Bock, 39, loves talking about wolves.

The Wisconsin native has been caring for them for 10 years now with the help of an assortment of volunteers like Cicely Phillip, here on this day to work in the keep.

The 10 wolves — nine are arctic wolves, while Shylee is a gray — aren’t the only animals here. Two more gray wolves taken from a sanctuary in Idaho — Teton and Madison — prowl a nearby pen waiting to be integrated into the pack.

There are half a dozen hybrids on the grounds as well.

Bock rotates the hybrids — part husky, part wolf — every six months, so that three live with him in the house at all times.

Titan, Que-oz (say “Chaos”) and Gallatia just moved up to the house from a pen down below for the winter. I-O, Proteus and Larissia were sent back to the pen, located at the bottom of the mountainside where Wolfkeep Wildlife Sanctuary is located.

Wolves don’t bark, but the hybrids do.

“They are the security system,” Bock says.

This pack got its start on Ellesmere Island, a part of the Arctic Archipelago.

As Bock tells it, a Colorado man kidnapped a pregnant wolf from the island. He was eventually arrested, and the authorities’ search for someplace to place her litter of pups led them to John C. Bock, Carl’s father.

He had made his fortune in the family business, which manufactures water heaters and was active in conservation causes. He told them, “I’ve got this crazy son out in Montana. Why don’t you call him?”

Bock will tell you he is a former drug addict. And he will tell you he already owned a wolf-dog hybrid that he credits with saving his life.

As he weaned himself from crank, with every urge Bock would instead walk the hybrid.

So when the call came, Bock decided to repay the favor and took in Wizzy, Merlin, Emma and Sarah. Soon Shylee, the offspring of a captured mating pair of wolves from the Bob Marshall Wilderness, joined them and they formed the original five.

Emma had to be put down, and Merlin died in a fight to be alpha male.

The rest of the pack are the offspring of Wizzy, Sarah and Shylee. The last group was born two years ago.

There are crude tattoo marks on Carl Bock’s arm: a checkmark, a couple of lines.

Regulations require wolves that live in captivity to carry what amounts to a tattooed serial number on the inside of a leg. Bock says anything his wolves go through, he goes through too, and he has his assistants practice tattooing on him before tattooing a wolf.

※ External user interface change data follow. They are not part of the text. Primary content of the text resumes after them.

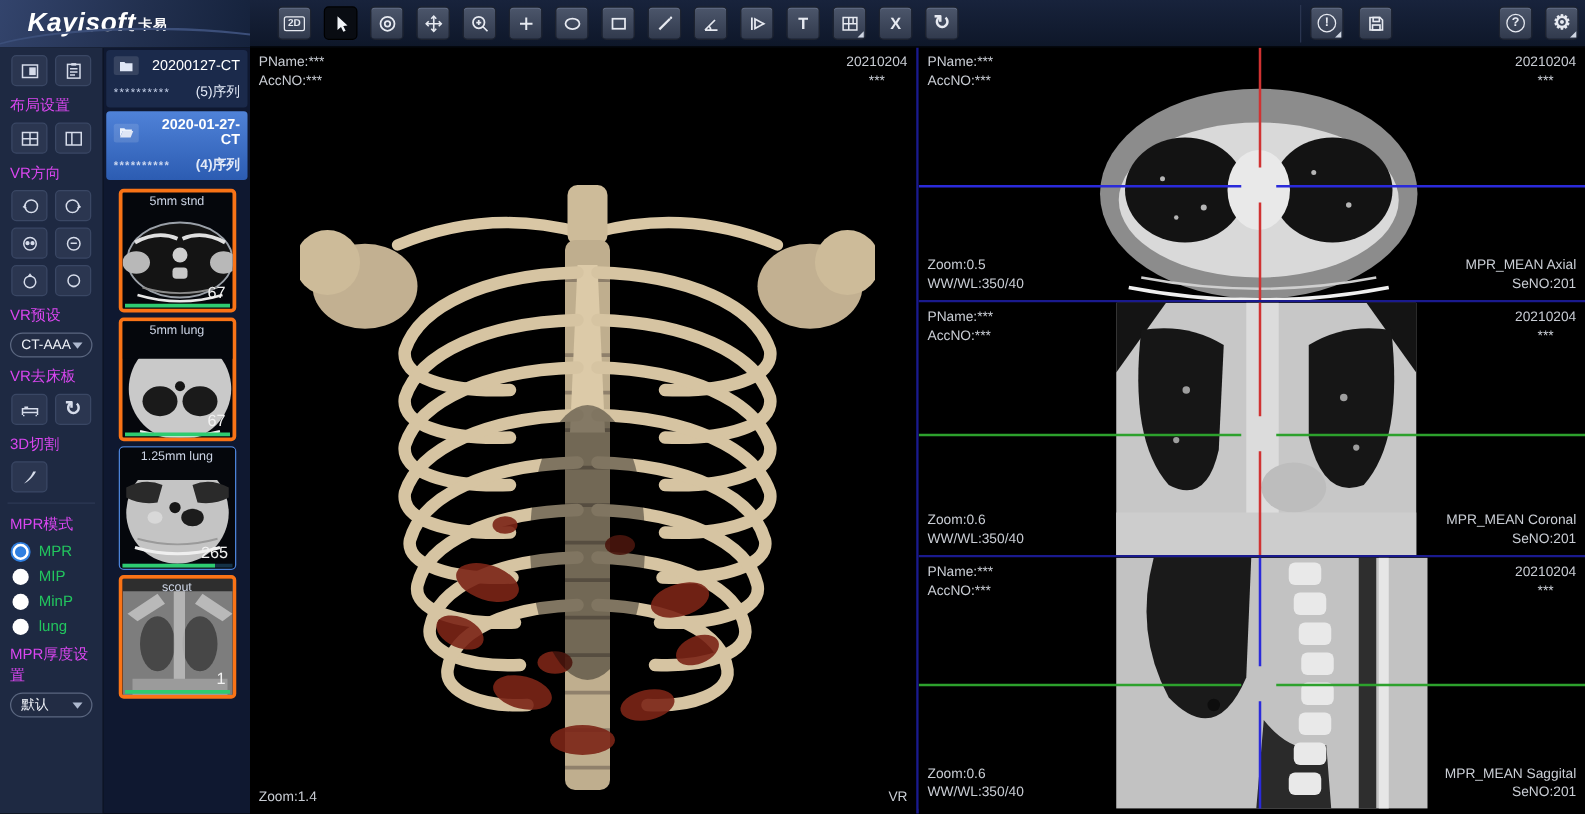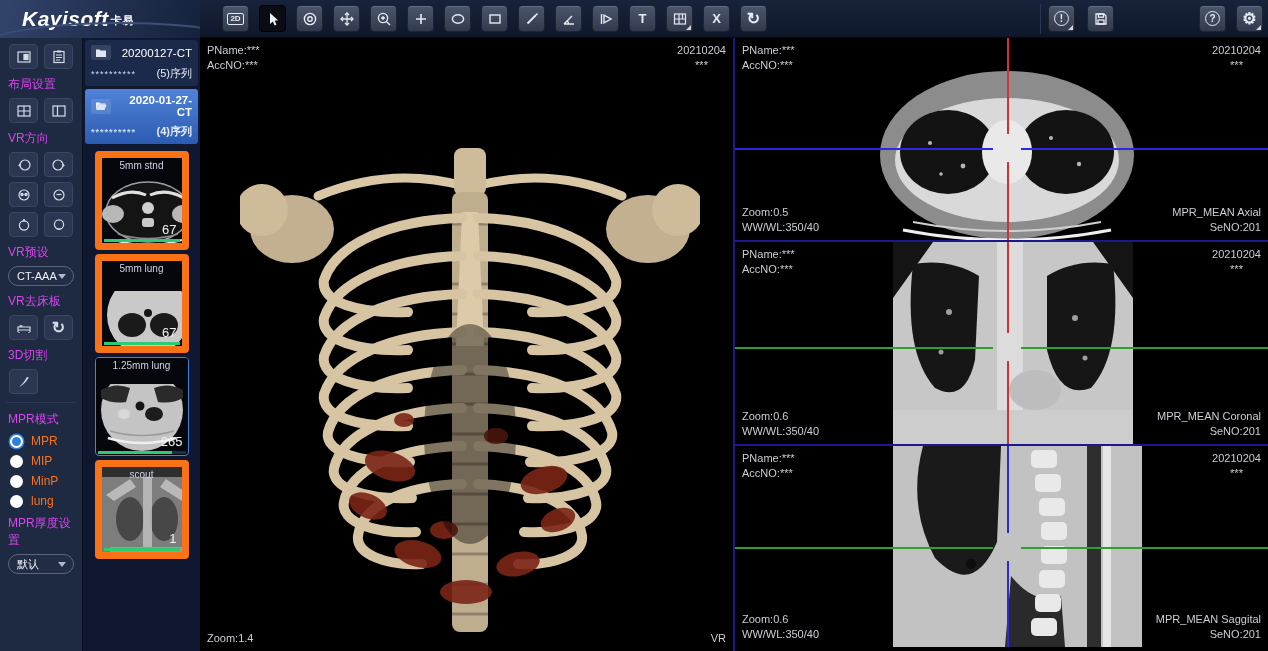--- a/index.html
+++ b/index.html
@@ -68,7 +68,7 @@
   .stars { font-size:9px; letter-spacing:1px; color:#cdd8f0; }
   .count { font-size:11px; color:#e3eaf7; }
 
-  .thumb { position:relative; width:94px; height:99px; margin:0 auto 4px auto; border:7px solid #f97316;
+  .thumb { position:relative; width:94px; height:99px; margin:0 auto 4px auto; border:3px solid #f97316;
     border-radius:4px; background:#05070c; overflow:hidden; cursor:pointer; }
   .thumb.sel2 { border:1.5px solid #4b82d8; }
   .thumbs { padding-top:4px; }

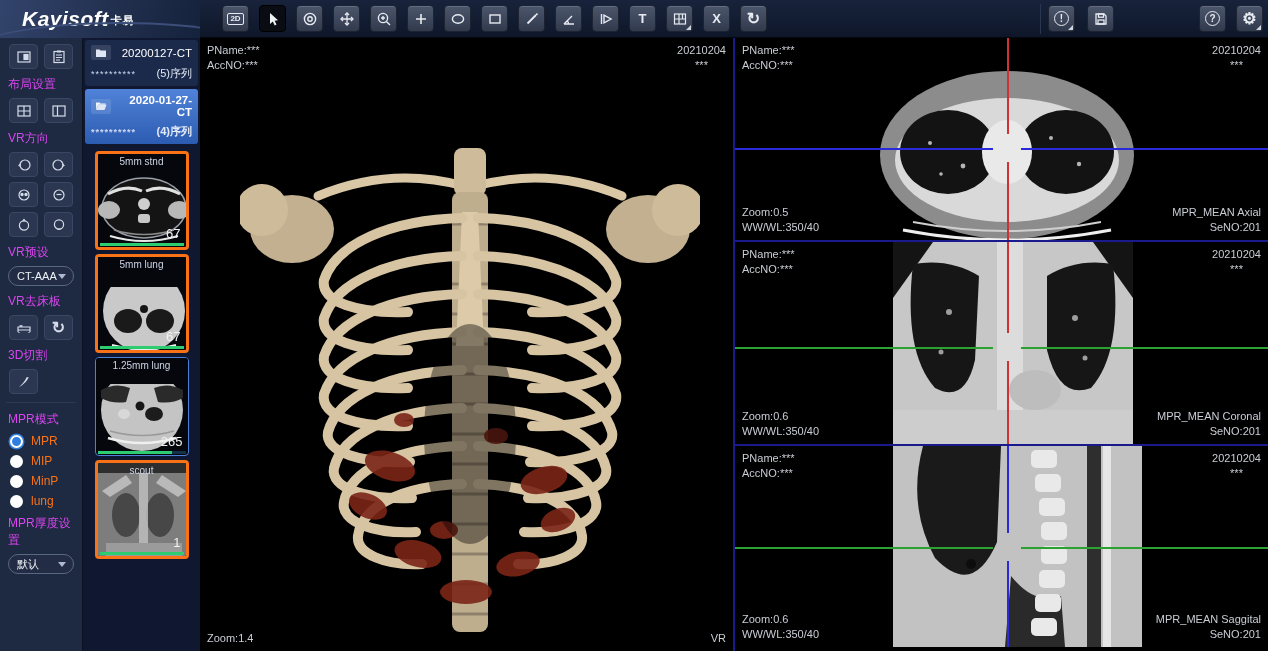--- a/index.html
+++ b/index.html
@@ -52,7 +52,7 @@
   .radio-row { display:flex; align-items:center; gap:8px; margin:6px 0 6px 10px; cursor:pointer; }
   .radio { width:13px; height:13px; border-radius:50%; background:#fff; }
   .radio.on { background:#2f7fe0; border:2.5px solid #fff; box-shadow:0 0 0 1.5px #2f7fe0; }
-  .radio-label { font-size:12px; color:#f97316; }
+  .radio-label { font-size:12px; color:#22c55e; }
   .divider { height:1px; background:#2c3854; margin:8px 6px; }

“You ever call a veterinarian and tell him you want him to tattoo a wolf?” Bock says. “That’s the shortest conversation in the world.”

So Bock bought a tattoo gun, and he and his assistants taught themselves how to use it.

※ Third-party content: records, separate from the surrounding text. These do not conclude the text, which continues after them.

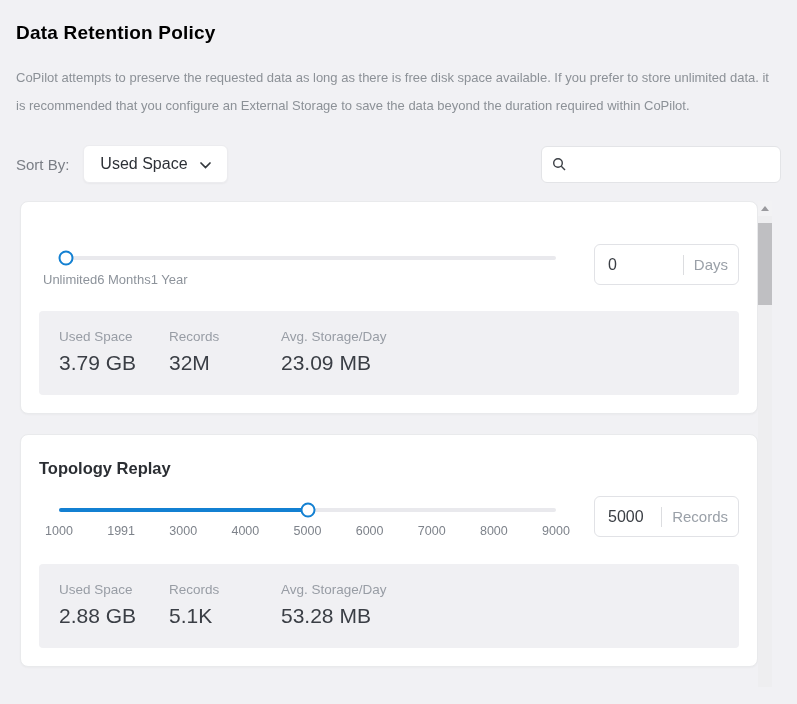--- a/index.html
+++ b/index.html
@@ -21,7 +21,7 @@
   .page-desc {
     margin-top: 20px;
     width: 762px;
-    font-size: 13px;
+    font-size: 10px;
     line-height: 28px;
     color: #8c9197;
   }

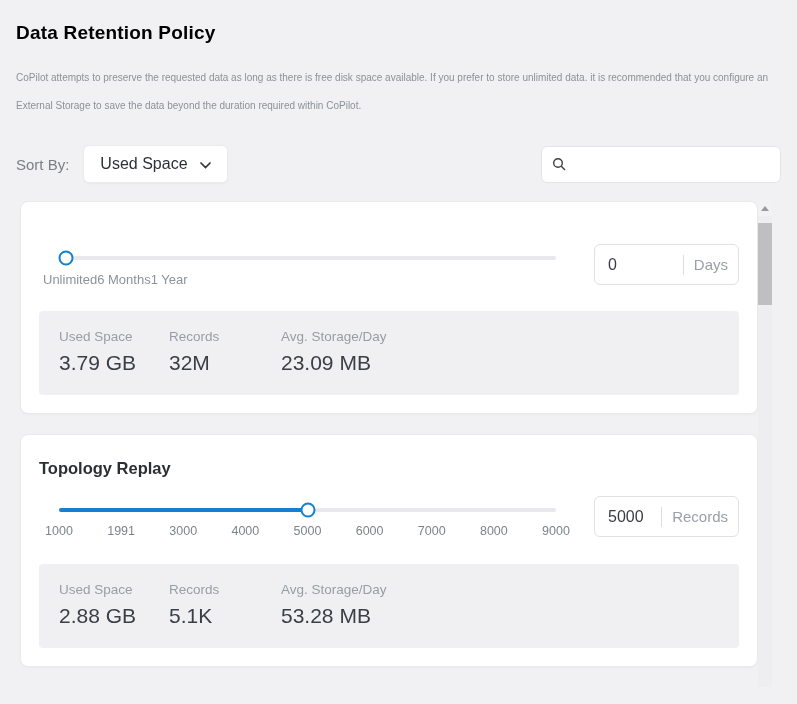--- a/index.html
+++ b/index.html
@@ -202,6 +202,7 @@
   <div class="scroll-area">
 
     <section class="card">
+      <h2 class="card-title">Performance</h2>
       <div class="slider-row">
         <div class="slider">
           <div class="track">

Bock rarely leaves the sanctuary.

“Last time was a year and a half ago, for a dentist appointment,” Bock says. “The longest I’ve been gone is 48 hours, five years ago, for my father’s funeral.”

His house is an interestingly shaped thing, part plywood tepee and part A-frame. Bock calls its style “Algonquin tepee and longhouse.”

He sleeps with his boots on in the bedroom loft in the tepee portion of the home, which is located closest to the enclosure.

“Have to break up some of the fights,” says Bock, who throws rocks in the direction of the wolves when battles erupt in the pack.

Are there a lot of fights?

Bock says the 10 acres are to a wolf what an 8-by-10-foot room would be to a human.

“You have brothers or sisters? Imagine being locked in an 8-by-10 room with them 24 hours a day for eight to 10 years,” Bock says. “You think you might eventually get into a fight to the death?”

Injured wolves are moved into an enclosure called “the spoiler” where they’ll get eggs for breakfast and steak for lunch and dinner while they recover.

“Their recuperative powers are incredible,” Bock says. “A wolf’s healing capacity is nothing short of amazing.”

On the rare occasions that he must take one to a vet, a wolf will be tranquilized, placed in a small metal container and transported to town.

He says it costs $76,000 a year to run the nonprofit educational organization, most of it coming from the John C. Bock Foundation, named for his late father.

The “wolfkeep,” as he calls it, just recently started charging $5 for adults to help cover its costs. Children under 12 are still admitted free.

“I’d like to get some people from Missoula out here to see the wolves,” Bock says. “I get more visitors from Holland each year than I do Missoula.”